TEXT EXCERPT:
----------------

Noah Margulis, 12, of New York City and Chilmark, signed up to do trash collecting after someone asked him if he was interested when he brought in his art entries. "It's fine, it's fun, and I'm making money," he said. "You just put the trash in the can and deliver it to the dumpster." If your area is clean, he added, you can take a break.
Oak Bluffs resident Asher Cottrell, 12, and his partner Vincent Carlomagno, 12, from West Tisbury, were doing trash detail for the second year and both admitted it was not their favorite activity and is hard work. Asher said it is difficult not being able to spend more time enjoying the fair. "It's kind of dirty," added Vincent.
"It was fun, but you get a little sore at the end," said Joe Aguilar of West Tisbury after his first Fair working trash. Joe, nearly 13, was stationed in the food area, "the most busy part." Easier jobs are near the rides and the barn, he said.
Tim Mavro of Oak Bluffs has been supervisor for the trash pick-up team for five years and Kandace Sylvia has been his assistant for the past two. "I did trash since I was 10 or 11," said Tim, now nearly 20, taking a moment from final clean-up duties on Monday.
The trash staff ranged from 11 to 24 this year, with most being between 11 and 18. Tim said that for the most part the young employees are serious about doing the job well and are responsible. But he said occasional issues can arise, especially with less experienced staff.
"You just have to stay on top of them," said Kandace. "Kids will be kids."
For both trash and security teams, the hardest time to find help is Friday night when many youngsters head to the fireworks in Oak Bluffs. Both departments worked with very short staff on Friday, but somehow the jobs got done and fairgoers were none the wiser.

----------------

GIVEN DATA:

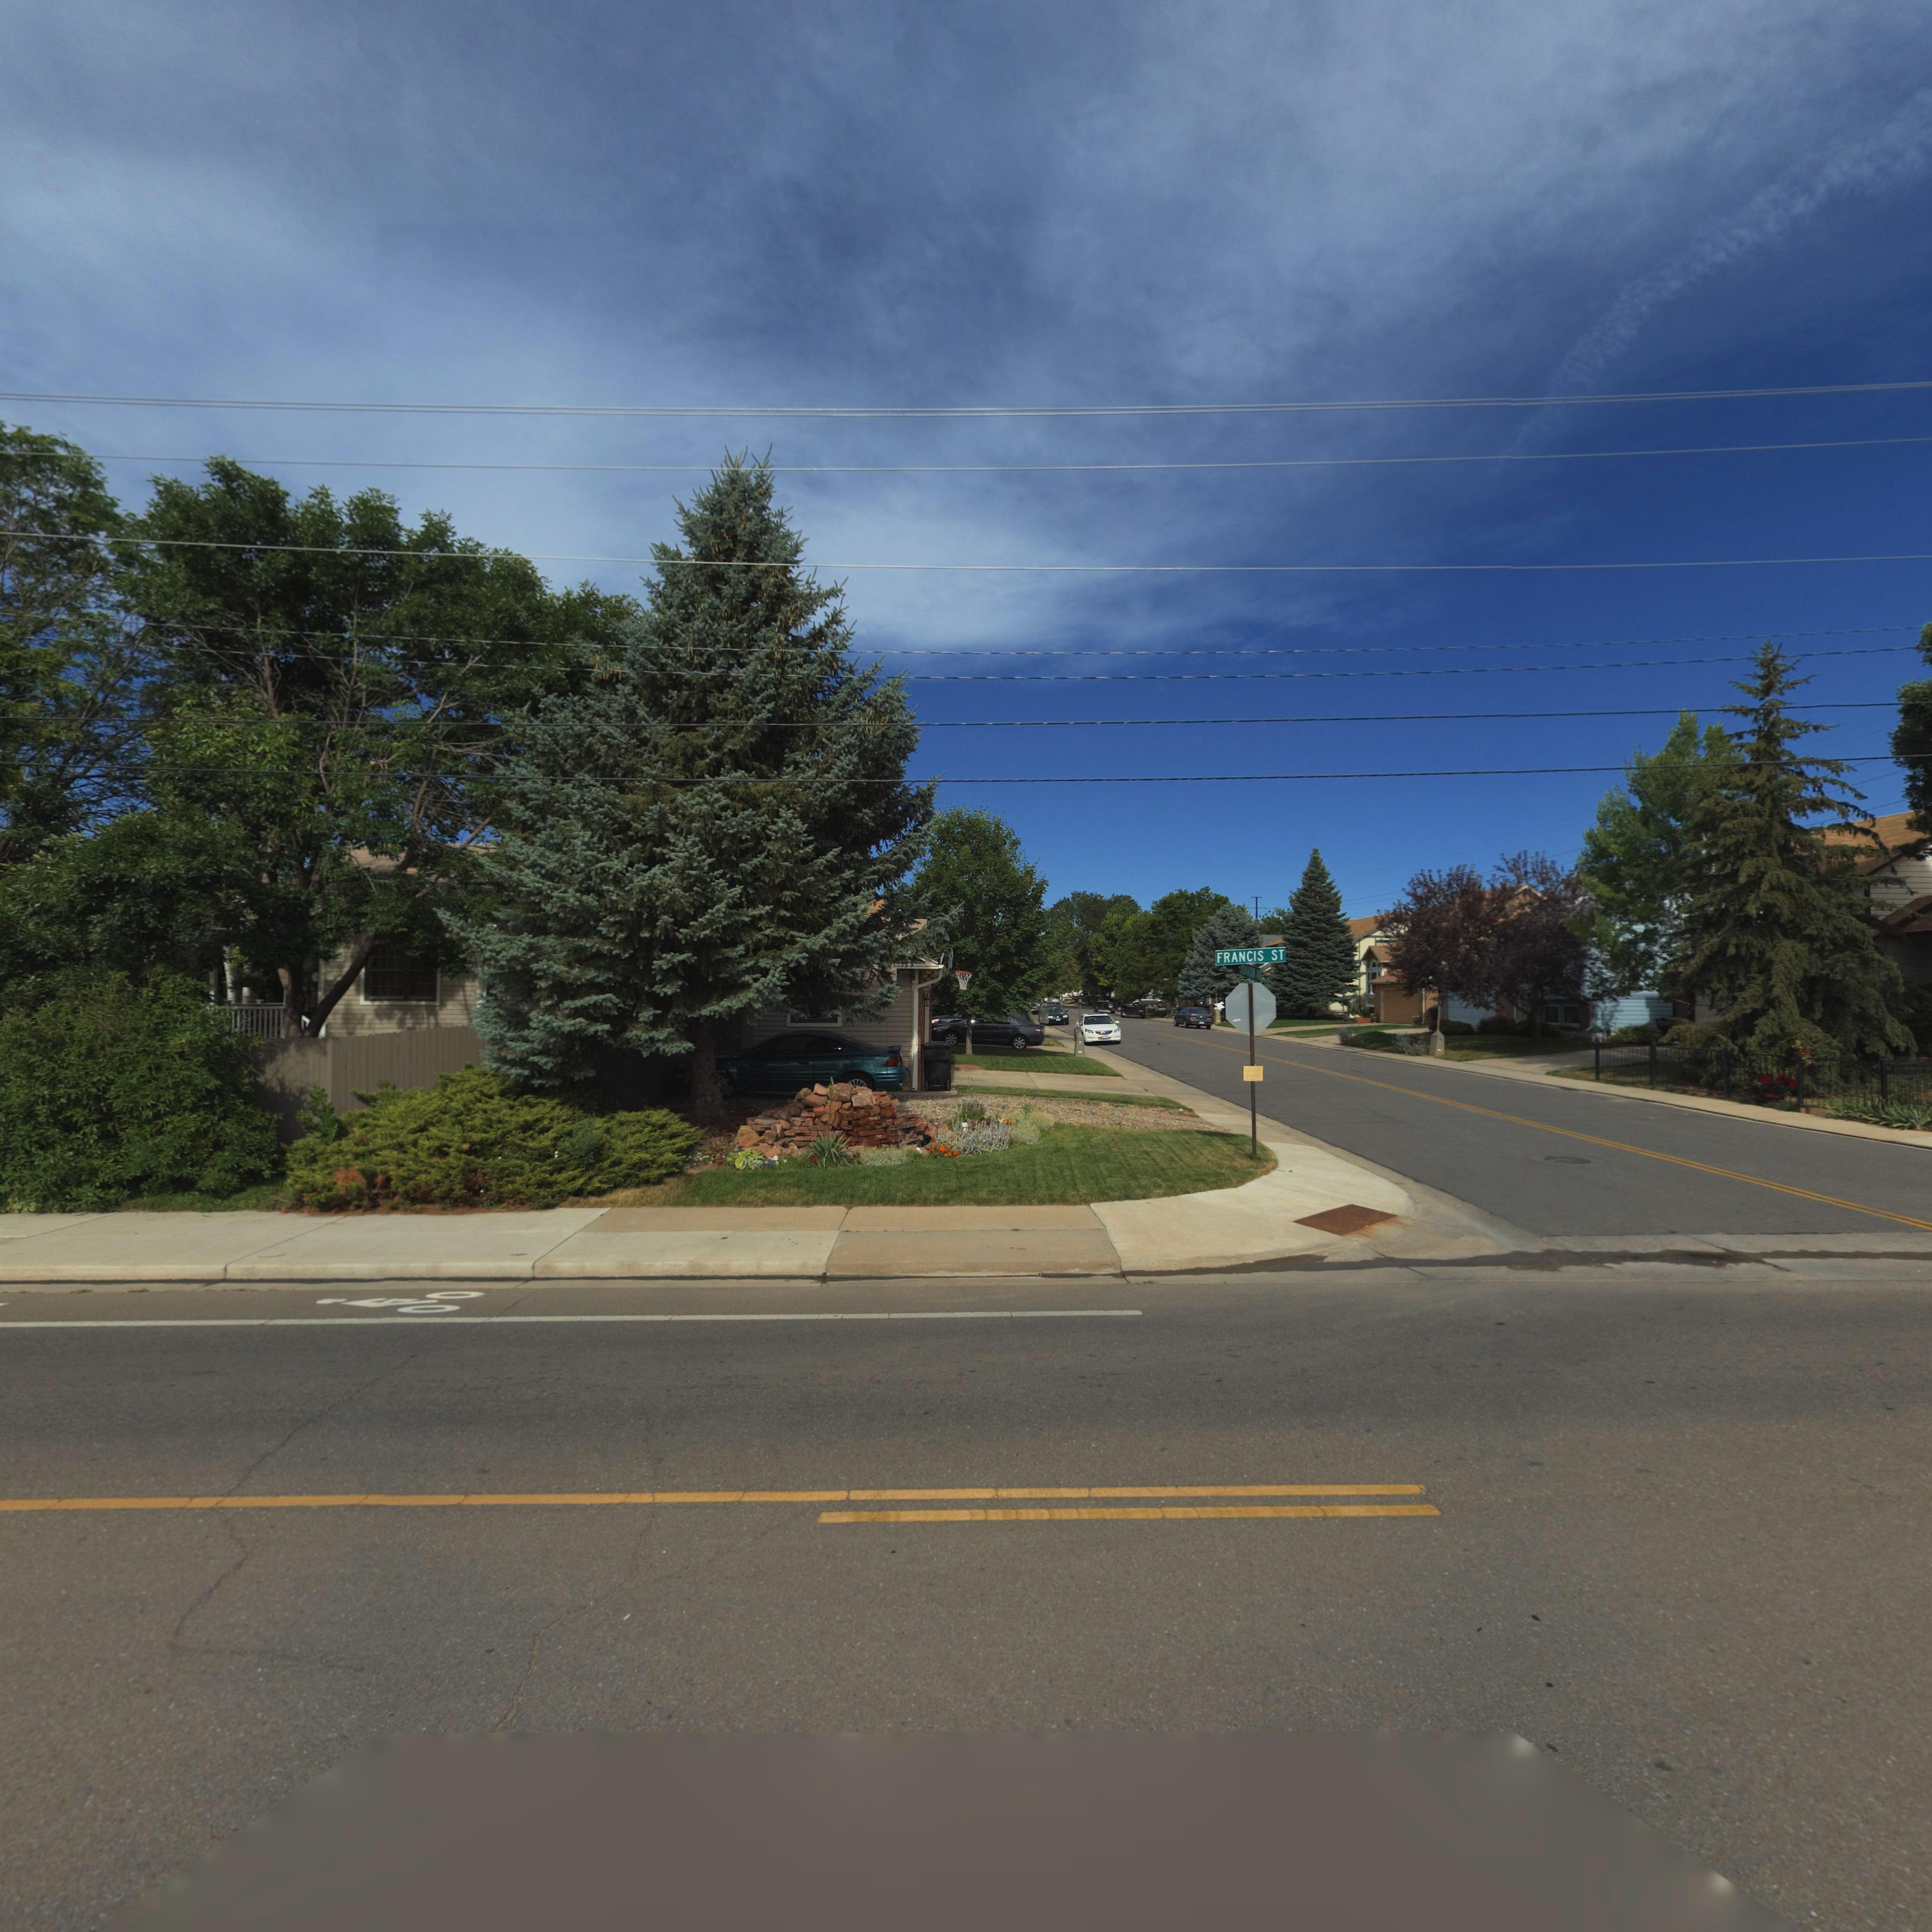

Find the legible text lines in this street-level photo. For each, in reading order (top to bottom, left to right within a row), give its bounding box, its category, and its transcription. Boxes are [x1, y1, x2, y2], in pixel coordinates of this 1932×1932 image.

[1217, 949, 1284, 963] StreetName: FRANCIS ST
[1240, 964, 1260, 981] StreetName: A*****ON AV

----------------

SET TASKS:
A: Name every person the article about the fair's trash pick-up team mentions by name.
B: Write the next part of the article about the fair's trash pick-up team, picking up after its last sentence.

THE REPLIES:
A: Noah Margulis, Asher Cottrell, Vincent Carlomagno, Joe Aguilar, Tim Mavro, Kandace Sylvia

B:
We found Alex Monto, 11, of Chilmark and Cape Cod, Patrick McDonough, 12, from West Tisbury, and Stowe Counsell, 12, from Oak Bluffs, outside the animal barn happily enjoying a brief break. All three boys agreed the work can be hard and tiring. "But," said Patrick, "you get paid for it."
After imagining what they would do with their paychecks, the boys said they would work again next year, but not as many shifts. "Try to sign up with your friends," advised Patrick, but then they all said that it is possible to make new friends on the job too, just as they had done. The threesome then grabbed their plastic barrels and hurried back to work.
"Excuse me," said a young girl politely but firmly when I walked through the gate without showing my red hand stamp. Seeing the stamp on my belatedly extended hand she grinned and waved me through. This scene takes place again and again. Youngsters posted at the entrances and side gates must keep a close eye out to be sure everyone has a ticket, pass, or stamped hand. At the hall doors they are scrupulous, making sure visitors don't carry in food, drinks, pets, or even young children wielding potentially destructive playthings, all of which could harm the exhibits. Bare feet are forbidden too.
Daunting though it may be to stop a determined fairgoer from entering the gates or the hall, these children take their jobs seriously and are not shy about stopping people when they must. Though this may be the first job where they had to interact with the public, they are composed and gracious, even when demanding that a ticket be shown or a cold soda be left at the door.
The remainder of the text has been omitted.